Mike H. — Thanks for the banker opinion. (My recent line to bankers has been, "Gee, I dislike most bankers, but I do like this guy from Nashville...")
Consider this: An owner in California operates a daily fee course that has been in the family for two generations. It is all paid off and yields a good profit every year, despite a very bad set of conditions. It is old, falling apart and very muni-like in all the wrong ways!
Let us say that you can play there for $18 during the week, walking. Now, if the course is brought to a "new" level of experience I am not optimistic that the green fee will be $38, but I can imagine getting $22. And, that 20%+ jump not only applies to the green fee, but also the breakfast burrito, the Coors, the glove and the bucket of balls.
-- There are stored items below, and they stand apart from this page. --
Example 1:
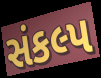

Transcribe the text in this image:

સંકલ્પ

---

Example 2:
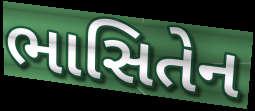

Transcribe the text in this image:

ભાસિતેન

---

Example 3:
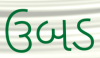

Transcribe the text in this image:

ઉબડ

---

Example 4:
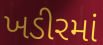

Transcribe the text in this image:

ખડીરમાં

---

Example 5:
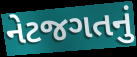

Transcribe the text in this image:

નેટજગતનું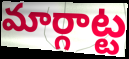
మార్గాట్టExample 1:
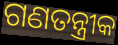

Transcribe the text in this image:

ଗଣତନ୍ତ୍ରୀକ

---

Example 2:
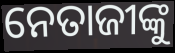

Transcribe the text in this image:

ନେତାଜୀଙ୍କୁ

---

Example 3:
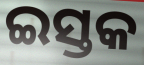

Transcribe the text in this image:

ଇସ୍ତକ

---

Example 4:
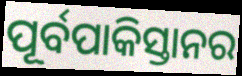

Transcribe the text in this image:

ପୂର୍ବପାକିସ୍ତାନର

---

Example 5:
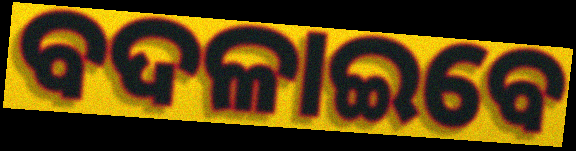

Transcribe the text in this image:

ବଦଳାଇବେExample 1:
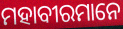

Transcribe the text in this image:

ମହାବୀରମାନେ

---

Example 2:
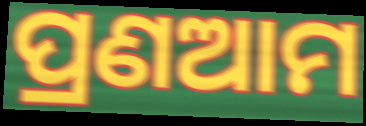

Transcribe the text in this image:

ପ୍ରଣଆମ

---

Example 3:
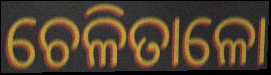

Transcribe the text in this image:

ଚେଳିତାଳୋ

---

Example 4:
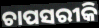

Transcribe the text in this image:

ଚାପସରୀକି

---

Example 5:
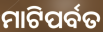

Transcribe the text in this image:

ମାଟିପର୍ବତ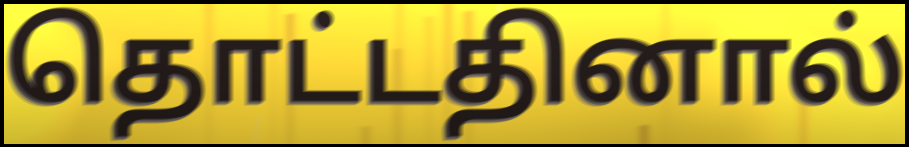
தொட்டதினால்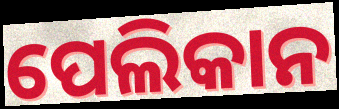
ପେଲିକାନ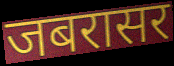
जबरासर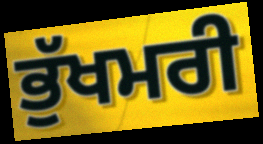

If they make a $1 million investment (which they need to anyway or the place might literally fall apart, not drain and dry-up) the pay-back will take 5-7 years, but...it will keep on giving, and it will stop the spiral descent (fall) that the property is currently experiencing.
The pro forma is not much different at a majority of U.S. courses because most were built between 1950 and 1990...and a bunch (most) of them are in dire need of a new experience, a re-birth, etc., not to mention infrastructure that is simply past its prime.
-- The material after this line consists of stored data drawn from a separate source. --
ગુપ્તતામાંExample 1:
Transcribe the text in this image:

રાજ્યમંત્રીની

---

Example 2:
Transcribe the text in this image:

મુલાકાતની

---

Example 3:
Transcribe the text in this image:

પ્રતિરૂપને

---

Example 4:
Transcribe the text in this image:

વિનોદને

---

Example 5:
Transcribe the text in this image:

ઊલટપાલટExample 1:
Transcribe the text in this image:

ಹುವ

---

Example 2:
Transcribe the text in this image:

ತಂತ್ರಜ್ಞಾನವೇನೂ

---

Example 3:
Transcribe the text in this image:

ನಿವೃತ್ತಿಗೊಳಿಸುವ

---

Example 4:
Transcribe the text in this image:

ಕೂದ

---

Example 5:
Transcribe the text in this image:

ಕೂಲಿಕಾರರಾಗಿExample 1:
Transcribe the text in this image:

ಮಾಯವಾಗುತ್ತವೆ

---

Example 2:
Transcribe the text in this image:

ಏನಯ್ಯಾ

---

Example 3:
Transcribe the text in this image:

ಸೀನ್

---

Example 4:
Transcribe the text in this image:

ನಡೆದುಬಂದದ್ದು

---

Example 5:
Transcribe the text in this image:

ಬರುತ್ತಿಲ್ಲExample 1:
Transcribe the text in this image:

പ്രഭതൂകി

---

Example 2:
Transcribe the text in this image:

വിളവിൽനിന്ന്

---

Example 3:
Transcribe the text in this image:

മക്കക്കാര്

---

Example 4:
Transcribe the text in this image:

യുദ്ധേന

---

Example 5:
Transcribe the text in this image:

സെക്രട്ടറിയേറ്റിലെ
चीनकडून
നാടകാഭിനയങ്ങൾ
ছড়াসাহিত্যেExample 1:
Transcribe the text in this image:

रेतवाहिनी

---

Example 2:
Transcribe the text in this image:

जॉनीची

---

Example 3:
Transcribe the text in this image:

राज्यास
This does not mean that all of them will opt for this — but, a few will. And, those are likely the courses who will regain market share, or hold on to it. In the scenario above, the owner understands that if conditions are allowed to get worse, the 60,000 rounds they do now will begin falling because customers will migrate away. And, in the golf course business it becomes very clear that more players will usually not cost much more — and they trouble is nearly always worth it. Owners are beginning to see this again after having several robust decades.